▶ _EXTRACTED DATA_:

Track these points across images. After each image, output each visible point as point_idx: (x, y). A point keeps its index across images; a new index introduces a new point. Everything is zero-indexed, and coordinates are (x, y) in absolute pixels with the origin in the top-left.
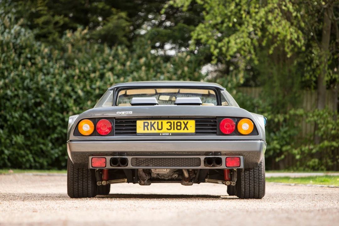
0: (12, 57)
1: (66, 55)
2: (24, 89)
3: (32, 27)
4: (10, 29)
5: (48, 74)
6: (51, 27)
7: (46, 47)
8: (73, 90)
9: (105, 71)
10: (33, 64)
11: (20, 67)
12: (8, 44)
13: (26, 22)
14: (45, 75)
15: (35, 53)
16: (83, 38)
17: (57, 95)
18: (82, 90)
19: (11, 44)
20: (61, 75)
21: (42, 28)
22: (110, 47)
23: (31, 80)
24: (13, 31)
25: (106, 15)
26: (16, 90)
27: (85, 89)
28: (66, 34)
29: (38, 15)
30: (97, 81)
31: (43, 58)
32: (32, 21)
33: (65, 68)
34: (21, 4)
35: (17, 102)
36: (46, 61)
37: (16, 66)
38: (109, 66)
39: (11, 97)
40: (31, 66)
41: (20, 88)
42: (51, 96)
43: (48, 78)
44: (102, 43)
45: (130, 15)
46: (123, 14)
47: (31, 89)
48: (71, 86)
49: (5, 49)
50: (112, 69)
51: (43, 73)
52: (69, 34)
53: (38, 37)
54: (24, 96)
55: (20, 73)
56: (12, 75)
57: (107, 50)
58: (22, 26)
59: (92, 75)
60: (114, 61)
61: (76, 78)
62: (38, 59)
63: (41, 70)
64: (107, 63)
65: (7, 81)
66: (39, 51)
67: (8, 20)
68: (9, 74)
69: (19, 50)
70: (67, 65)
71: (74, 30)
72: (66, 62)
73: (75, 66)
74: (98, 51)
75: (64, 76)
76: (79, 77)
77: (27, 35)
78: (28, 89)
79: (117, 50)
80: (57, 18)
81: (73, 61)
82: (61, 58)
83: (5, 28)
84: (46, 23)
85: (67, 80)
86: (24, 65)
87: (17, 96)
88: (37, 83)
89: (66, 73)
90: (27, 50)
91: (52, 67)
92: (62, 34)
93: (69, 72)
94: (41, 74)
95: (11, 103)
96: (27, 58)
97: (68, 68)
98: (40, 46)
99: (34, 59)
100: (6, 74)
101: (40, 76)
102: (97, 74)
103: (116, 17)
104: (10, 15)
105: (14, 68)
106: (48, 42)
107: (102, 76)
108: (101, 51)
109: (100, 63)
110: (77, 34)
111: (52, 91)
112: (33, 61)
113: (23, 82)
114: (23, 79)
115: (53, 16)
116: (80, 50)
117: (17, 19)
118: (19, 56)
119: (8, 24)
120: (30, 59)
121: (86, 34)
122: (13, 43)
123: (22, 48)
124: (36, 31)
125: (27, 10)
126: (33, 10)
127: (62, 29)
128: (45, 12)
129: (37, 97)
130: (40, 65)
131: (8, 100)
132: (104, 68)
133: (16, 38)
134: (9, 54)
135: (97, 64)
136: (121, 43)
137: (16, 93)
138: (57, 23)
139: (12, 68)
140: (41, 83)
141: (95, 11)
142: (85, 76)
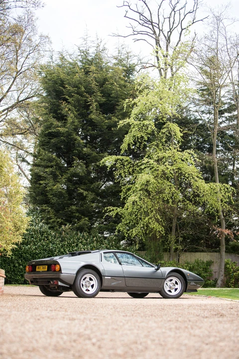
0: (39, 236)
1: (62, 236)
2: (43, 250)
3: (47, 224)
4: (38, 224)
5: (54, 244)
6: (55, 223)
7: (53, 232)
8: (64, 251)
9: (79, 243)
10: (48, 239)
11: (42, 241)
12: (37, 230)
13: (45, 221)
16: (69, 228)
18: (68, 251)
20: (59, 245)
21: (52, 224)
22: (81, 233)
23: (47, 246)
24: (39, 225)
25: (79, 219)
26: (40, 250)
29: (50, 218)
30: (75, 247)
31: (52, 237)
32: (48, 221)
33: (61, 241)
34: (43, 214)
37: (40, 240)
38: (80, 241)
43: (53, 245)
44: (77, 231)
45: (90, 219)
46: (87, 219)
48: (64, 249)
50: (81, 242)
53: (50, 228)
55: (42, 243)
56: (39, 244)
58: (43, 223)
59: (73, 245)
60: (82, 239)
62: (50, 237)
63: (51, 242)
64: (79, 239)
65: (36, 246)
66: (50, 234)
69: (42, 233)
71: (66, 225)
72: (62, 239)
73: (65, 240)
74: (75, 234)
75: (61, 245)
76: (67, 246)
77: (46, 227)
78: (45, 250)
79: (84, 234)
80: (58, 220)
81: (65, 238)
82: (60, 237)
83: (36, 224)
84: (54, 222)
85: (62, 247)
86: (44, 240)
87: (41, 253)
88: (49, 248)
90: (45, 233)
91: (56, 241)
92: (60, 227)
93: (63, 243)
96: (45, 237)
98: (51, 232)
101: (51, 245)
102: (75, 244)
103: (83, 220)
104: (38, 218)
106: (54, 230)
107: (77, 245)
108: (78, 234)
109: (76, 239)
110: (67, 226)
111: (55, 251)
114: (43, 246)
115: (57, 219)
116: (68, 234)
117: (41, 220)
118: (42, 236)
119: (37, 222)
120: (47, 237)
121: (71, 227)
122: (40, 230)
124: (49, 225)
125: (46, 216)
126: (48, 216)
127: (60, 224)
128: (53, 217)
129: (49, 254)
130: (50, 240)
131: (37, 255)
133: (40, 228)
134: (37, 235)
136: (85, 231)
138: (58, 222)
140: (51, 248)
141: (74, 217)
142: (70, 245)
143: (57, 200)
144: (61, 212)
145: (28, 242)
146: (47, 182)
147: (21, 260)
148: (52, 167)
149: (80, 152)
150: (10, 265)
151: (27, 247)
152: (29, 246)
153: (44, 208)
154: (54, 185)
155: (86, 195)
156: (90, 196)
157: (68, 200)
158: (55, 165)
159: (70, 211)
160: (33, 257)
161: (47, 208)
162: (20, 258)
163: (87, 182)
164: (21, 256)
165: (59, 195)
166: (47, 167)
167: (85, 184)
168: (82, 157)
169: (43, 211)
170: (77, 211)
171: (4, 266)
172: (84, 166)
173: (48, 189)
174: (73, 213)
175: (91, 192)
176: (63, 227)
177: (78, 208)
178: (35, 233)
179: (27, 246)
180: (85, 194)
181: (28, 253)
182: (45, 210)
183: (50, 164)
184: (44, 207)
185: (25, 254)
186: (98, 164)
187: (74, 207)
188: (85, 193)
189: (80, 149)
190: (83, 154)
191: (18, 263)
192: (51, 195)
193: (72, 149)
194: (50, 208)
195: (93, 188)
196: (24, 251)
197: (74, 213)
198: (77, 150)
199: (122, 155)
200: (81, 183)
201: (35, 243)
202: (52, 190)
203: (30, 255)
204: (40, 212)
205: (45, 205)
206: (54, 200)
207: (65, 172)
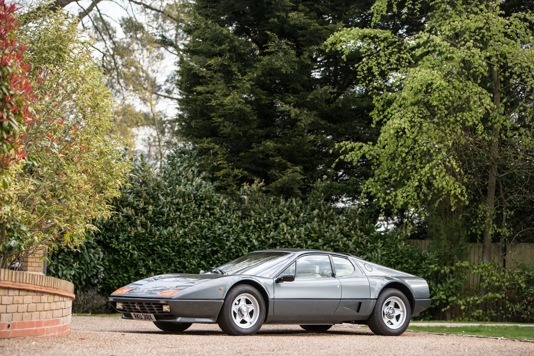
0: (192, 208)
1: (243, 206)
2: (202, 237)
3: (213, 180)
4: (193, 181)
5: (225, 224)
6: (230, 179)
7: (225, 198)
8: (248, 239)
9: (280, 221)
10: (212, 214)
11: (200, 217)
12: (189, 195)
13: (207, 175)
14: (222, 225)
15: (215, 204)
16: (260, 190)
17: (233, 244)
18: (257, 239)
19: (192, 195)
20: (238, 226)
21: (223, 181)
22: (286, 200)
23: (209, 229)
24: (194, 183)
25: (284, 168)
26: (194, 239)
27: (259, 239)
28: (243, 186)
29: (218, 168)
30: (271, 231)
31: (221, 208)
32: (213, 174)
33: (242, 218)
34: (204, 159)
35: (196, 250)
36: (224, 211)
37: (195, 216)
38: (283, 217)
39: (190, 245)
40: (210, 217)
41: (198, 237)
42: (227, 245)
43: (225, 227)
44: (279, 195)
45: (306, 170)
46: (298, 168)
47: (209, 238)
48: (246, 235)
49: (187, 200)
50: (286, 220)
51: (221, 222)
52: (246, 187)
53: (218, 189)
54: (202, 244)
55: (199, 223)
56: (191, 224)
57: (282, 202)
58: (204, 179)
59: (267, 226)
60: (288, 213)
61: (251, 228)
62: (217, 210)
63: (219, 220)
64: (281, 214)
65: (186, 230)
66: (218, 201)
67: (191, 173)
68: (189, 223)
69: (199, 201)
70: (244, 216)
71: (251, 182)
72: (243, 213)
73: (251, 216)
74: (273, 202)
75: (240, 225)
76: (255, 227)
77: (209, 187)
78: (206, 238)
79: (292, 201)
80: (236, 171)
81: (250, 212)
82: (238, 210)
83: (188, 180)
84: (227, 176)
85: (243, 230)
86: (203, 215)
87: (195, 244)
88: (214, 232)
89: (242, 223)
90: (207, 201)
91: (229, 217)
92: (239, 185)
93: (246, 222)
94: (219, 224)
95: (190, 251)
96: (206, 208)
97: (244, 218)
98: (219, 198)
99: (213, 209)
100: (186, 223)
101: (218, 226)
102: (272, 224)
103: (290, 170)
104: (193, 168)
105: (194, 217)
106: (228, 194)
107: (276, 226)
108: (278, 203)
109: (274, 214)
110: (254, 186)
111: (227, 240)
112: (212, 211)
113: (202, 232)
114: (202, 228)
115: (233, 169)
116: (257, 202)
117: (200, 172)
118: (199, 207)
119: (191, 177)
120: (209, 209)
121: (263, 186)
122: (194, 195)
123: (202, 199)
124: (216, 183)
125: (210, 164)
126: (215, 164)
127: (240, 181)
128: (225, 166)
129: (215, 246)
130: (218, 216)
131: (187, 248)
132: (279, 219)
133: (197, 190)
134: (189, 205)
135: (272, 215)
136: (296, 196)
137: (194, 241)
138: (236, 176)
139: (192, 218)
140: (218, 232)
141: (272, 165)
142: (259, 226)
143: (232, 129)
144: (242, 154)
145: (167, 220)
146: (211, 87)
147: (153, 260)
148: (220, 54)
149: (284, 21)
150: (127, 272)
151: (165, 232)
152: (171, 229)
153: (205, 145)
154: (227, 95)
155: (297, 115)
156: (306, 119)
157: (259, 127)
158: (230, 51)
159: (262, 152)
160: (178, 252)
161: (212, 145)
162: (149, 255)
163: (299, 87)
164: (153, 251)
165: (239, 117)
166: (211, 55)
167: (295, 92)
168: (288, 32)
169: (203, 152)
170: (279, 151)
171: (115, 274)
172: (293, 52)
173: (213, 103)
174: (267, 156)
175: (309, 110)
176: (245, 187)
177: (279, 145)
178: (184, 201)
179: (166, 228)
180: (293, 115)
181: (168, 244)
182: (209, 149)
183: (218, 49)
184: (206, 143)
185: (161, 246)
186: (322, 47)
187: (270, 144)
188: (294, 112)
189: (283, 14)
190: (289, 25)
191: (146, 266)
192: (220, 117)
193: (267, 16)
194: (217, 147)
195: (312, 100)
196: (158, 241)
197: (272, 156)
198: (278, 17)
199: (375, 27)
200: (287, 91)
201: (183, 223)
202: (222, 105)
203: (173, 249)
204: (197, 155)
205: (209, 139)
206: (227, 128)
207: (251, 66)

▶ _DIRECTIONS FOR THIS TASK_: Each line from the top of the material through the line containing "66: (39, 51)" should be reproduced exactly; please drop any images.

▶ _WRITTEN SOLUTION_:
Track these points across images. After each image, output each visible point as point_idx: (x, y). A point keeps its index across images; a new index introduces a new point. Everything is zero-indexed, and coordinates are (x, y) in absolute pixels with the origin in the top-left.
0: (12, 57)
1: (66, 55)
2: (24, 89)
3: (32, 27)
4: (10, 29)
5: (48, 74)
6: (51, 27)
7: (46, 47)
8: (73, 90)
9: (105, 71)
10: (33, 64)
11: (20, 67)
12: (8, 44)
13: (26, 22)
14: (45, 75)
15: (35, 53)
16: (83, 38)
17: (57, 95)
18: (82, 90)
19: (11, 44)
20: (61, 75)
21: (42, 28)
22: (110, 47)
23: (31, 80)
24: (13, 31)
25: (106, 15)
26: (16, 90)
27: (85, 89)
28: (66, 34)
29: (38, 15)
30: (97, 81)
31: (43, 58)
32: (32, 21)
33: (65, 68)
34: (21, 4)
35: (17, 102)
36: (46, 61)
37: (16, 66)
38: (109, 66)
39: (11, 97)
40: (31, 66)
41: (20, 88)
42: (51, 96)
43: (48, 78)
44: (102, 43)
45: (130, 15)
46: (123, 14)
47: (31, 89)
48: (71, 86)
49: (5, 49)
50: (112, 69)
51: (43, 73)
52: (69, 34)
53: (38, 37)
54: (24, 96)
55: (20, 73)
56: (12, 75)
57: (107, 50)
58: (22, 26)
59: (92, 75)
60: (114, 61)
61: (76, 78)
62: (38, 59)
63: (41, 70)
64: (107, 63)
65: (7, 81)
66: (39, 51)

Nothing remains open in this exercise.